You can test the individual components of this assignment using our testing framework. We use GTest for unit test cases. You can disable tests in GTest by adding a DISABLED_ prefix to the test name. To run the tests from the command-line:

$ cd build
$ make -j$(nproc) skiplist_test
$ ./test/skiplist_test

In this project, there are no hidden tests. In the future, the provided tests in the starter code are only a subset of the all the tests that we will use to evaluate and grade your project. You should write additional test cases on your own to check the complete functionality of your implementation.

Make sure that you remove the DISABLED_ prefix from the test names otherwise they will not run!

Formatting

Your code must follow the Google C++ Style Guide. We use Clang to automatically check the quality of your source code. Your project grade will be zero if your submission fails any of these checks.

Execute the following commands to check your syntax. The format target will automatically correct your code. The check-lint and check-clang-tidy targets will print errors that you must manually fix to conform to our style guide.

$ make format
$ make check-clang-tidy-p0

Memory Leaks

For this project, we use LLVM Address Sanitizer (ASAN) and Leak Sanitizer (LSAN) to check for memory errors. To enable ASAN and LSAN, configure CMake in debug mode and run tests as you normally would. If there is memory error, you will see a memory error report. Note that macOS only supports address sanitizer without leak sanitizer.

In some cases, address sanitizer might affect the usability of the debugger. In this case, you might need to disable all sanitizers by configuring the CMake project with:

$ cmake -DCMAKE_BUILD_TYPE=Debug -DBUSTUB_SANITIZER= ..

Development Hints

You can use BUSTUB_ASSERT for assertions in debug mode. Note that the statements within BUSTUB_ASSERT will NOT be executed in release mode. If you have something to assert in all cases, use BUSTUB_ENSURE instead.

We will test your implementation in release mode. To compile your solution in release mode,

$ mkdir build_rel && cd build_rel
$ cmake -DCMAKE_BUILD_TYPE=Release ..

Post all of your questions about this project on Piazza. Do not email the TAs directly with questions.

TAs will not look into your code or help you debug in this project.

Grading Rubric

In order to pass this project, you must ensure your code follows the following guidelines:

  1. Does the submission successfully execute all of the test cases and produce the correct answer?
  2. Does the submission execute without any memory leaks?
  3. Does the submission follow the code formatting and style policies?

Note that we will use additional test cases to grade your submission that are more complex than the sample test cases that we provide you in future projects.

Late Policy

There are no late days for this project.

Submission

You will submit your implementation to Gradescope:

Run this command in build directory and it will create a zip archive called project0-submission.zip that you can submit to Gradescope.

$ make submit-p0

Although you are allowed submit your answers as many times as you like, you should not treat Gradescope as your only debugging tool.

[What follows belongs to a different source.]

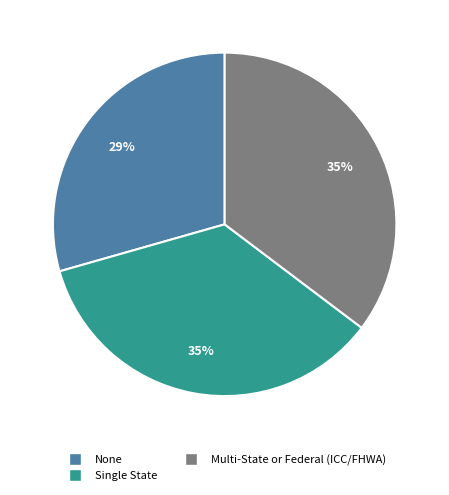

How many segments does this pie chart have?

3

Most students submit their projects near the deadline, and thus Gradescope will take longer to process the requests. You may not get feedback in a timely manner to help you debug problems. Furthermore, the output from Gradescope is unlikely to be as informative as the output from a debugger (like gdb), provided you invest some time in learning to use it.

CMU students should use the Gradescope course code announced on Piazza.

Collaboration Policy

WARNING: All of the code for this project must be your own. You may not copy source code from other students or other sources that you find on the web. Plagiarism will not be tolerated. See CMU's Policy on Academic Integrity for additional information.